Este nervioso clima opositor parece favorecer al oficialismo, aunque en la casa aparecen turbulencias internas: se cruzan hasta herirse los propios diputados (caso Silvia Vázquez versus De la Rosa en la última sesión) o consumen tiempo precioso con gritos e imputaciones discutiendo casi dos horas por la aprobación de una escuela shopping en un lugar de La Rioja. Cada uno juega la propia y, si no fuera que Néstor seduce animales sueltos para su corralón venidero como un head hunter indiscriminado, sobre todo en Buenos Aires, se diría que alguien se olvidó de los botones del mando en el Congreso. Aun cuando las elecciones del año próximo sean lejanas, casi inescrutables (por más que las encuestas formulen progresiones favorables, nadie del kirchnerismo puede explicar cómo habrá de alcanzar 40% para la primera vuelta electoral), igual la pareja sureña disfruta el momento, un buen pasar por condiciones económicas propicias y diagnóstico favorable de estabilidad futura –certeza que en los seres humanos provoca sensaciones milagrosas como amnesias convenientes– y consideran que la inflación de 25% o 30% no es una amenaza. Si alguien lo piensa y lo vierte, un telefonazo y Hugo Moyano enuncia sandeces, hasta habla con asco de la “inflación cero”, olvidando que ese eslogan lo repitió el peronismo primero de Cámpora y luego de Perón. Claro, era una mentira.
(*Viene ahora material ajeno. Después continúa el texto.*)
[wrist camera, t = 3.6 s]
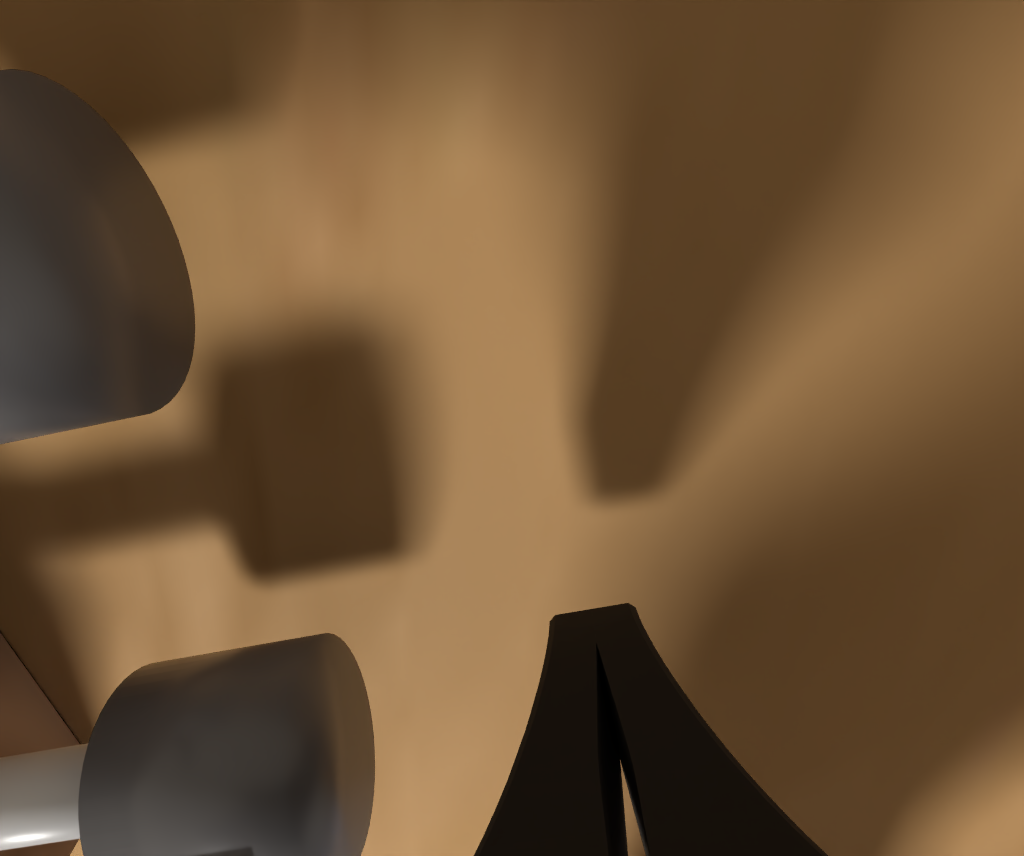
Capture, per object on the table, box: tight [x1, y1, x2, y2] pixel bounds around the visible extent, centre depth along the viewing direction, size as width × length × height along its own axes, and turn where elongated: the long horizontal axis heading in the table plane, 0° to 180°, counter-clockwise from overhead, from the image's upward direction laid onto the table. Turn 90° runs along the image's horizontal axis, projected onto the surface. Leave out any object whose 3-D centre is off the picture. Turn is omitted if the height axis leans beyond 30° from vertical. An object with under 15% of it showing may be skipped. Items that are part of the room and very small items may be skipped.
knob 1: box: [0, 633, 375, 856], centre depth 11 cm, size 4×9×4 cm, turn 102°
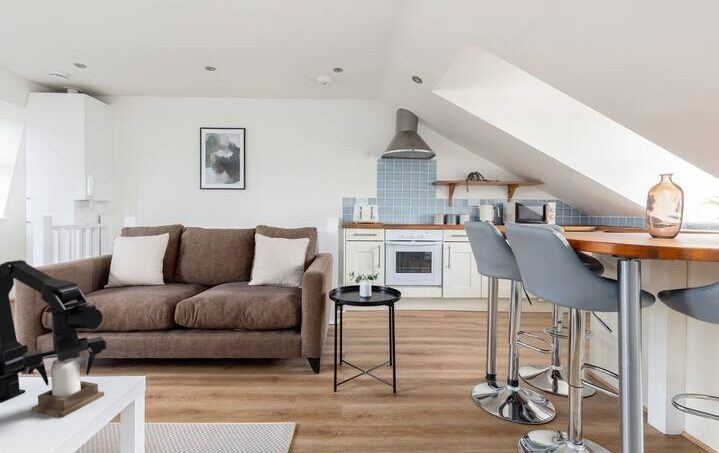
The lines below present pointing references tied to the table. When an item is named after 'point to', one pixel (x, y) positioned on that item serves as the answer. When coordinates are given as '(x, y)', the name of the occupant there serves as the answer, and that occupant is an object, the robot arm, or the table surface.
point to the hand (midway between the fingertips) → (67, 379)
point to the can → (65, 377)
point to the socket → (67, 400)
Así se entiende a una Cristina más afirmada en su sillón luego de tres años de penurias, distanciada de aquella dama que compartía el dolor de la gestión con la gobernadora fueguina, Fabiana Ríos, ambas diciendo que no veían la hora de volver al hogar. Hoy no repetiría esas palabras. Más: su gran problema, si Néstor llegara a ser presidente, es qué hacer en Olivos, no le pidan que cocine o planche, nunca se tentó con ser ama de casa. Y hasta su marido transita el buen humor –salvo que hable de Magnetto o del campo–, abre los brazos, promete que hay pan para todos y no levanta el tono en sus discursos, como si estuviera en misa –vade retro, Satanás, alarmaría Bergoglio– como si un metabloqueante le controlara los excesos orales. Parece otro. Quizá por un optimismo exagerado. Es que falta tanto, demasiado, por más que los corceles ya estén briosos y en línea.